Série d'exercices
A: Répondez aux questions suivantes à partir du texte sur la fiscalité verte :
(i) Quels mouvements l'idée de taxer la pollution a-t-elle suscités ?
(ii) Quelle part des recettes publiques françaises la fiscalité environnementale représente-t-elle ?
(iii) Selon la citation entre guillemets, par quoi le travail est-il concurrencé ?
B: Restituez mot pour mot le passage du texte sur la fiscalité verte qui va de « À l’ère de l’argent » à « pas contre-intuitif ? ».
C: Résumez le texte sur la fiscalité verte en trois phrases.

━━ Texte à lire

Pour remédier à la crise écologique, vous proposez de taxer la pollution. Cette idée a donné lieu aux mouvements des Bonnets rouges et des Gilets jaunes. Comment la rendre acceptable ?
Il existe en réalité déjà de nombreuses taxes vertes mais elles taxent la pollution de façon très hétérogène et avec une grande incohérence. En outre, la fiscalité environnementale ne représente qu’à peine 5% des 1 200 milliards annuels de recettes publiques françaises. Il s’agit donc de substituer ces nouvelles taxes à d’autres qui ponctionnent le travail ou le capital, et non pas de les ajouter comme on l’a fait maladroitement. Une fiscalité intelligente rendrait les biens et les services polluants plus chers et le capital et le travail moins chers, en évitant de détériorer le pouvoir d’achat des ménages et la compétitivité des entreprises. Pourquoi ne pas taxer une pollution nuisible en réduisant la fiscalité sur le capital et le travail, utiles ?
«Nous avons tous envie et besoin de contribuer socialement. Les “inactifs” travaillent presque toujours bénévolement. En revanche, l’économie aura de moins en moins la capacité de rémunérer un travail concurrencé par la machine, les robots ou l’intelligence artificielle»
À l’ère de l’argent gratuit et abondant, les banques centrales devraient, selon, vous donner de l’argent aux citoyens et non plus s’endetter. N’est-ce pas contre-intuitif ?

━━━━
━━ Données fournies

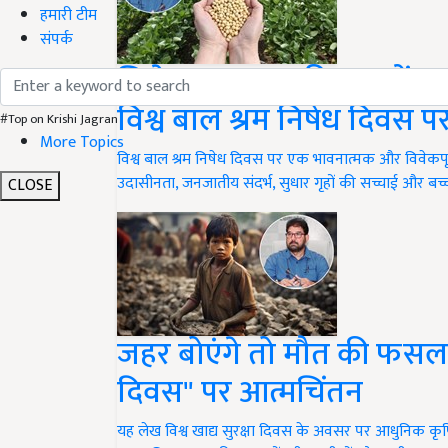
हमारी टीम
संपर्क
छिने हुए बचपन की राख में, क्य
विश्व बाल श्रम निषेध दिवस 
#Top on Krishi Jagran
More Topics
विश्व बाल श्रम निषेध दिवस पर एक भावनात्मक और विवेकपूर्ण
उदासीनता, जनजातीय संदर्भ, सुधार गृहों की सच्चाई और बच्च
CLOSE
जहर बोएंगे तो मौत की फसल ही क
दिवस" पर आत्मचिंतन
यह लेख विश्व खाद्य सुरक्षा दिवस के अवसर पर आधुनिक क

━━━━

Corrigé
A:
(i) Les mouvements des Bonnets rouges et des Gilets jaunes.
(ii) À peine 5 % des 1 200 milliards annuels de recettes publiques françaises.
(iii) Par la machine, les robots ou l'intelligence artificielle.

B:
À l’ère de l’argent gratuit et abondant, les banques centrales devraient, selon, vous donner de l’argent aux citoyens et non plus s’endetter. N’est-ce pas contre-intuitif ?

C: Les taxes vertes existantes frappent la pollution de façon hétérogène et incohérente, et ne représentent qu'à peine 5 % des recettes publiques françaises. Il s'agit de les substituer à des taxes sur le travail ou le capital, sans les y ajouter, pour rendre les biens polluants plus chers sans nuire au pouvoir d'achat ni à la compétitivité. Le texte affirme aussi que l'économie aura de moins en moins la capacité de rémunérer un travail concurrencé par les machines, et soulève l'idée que les banques centrales donnent de l'argent aux citoyens.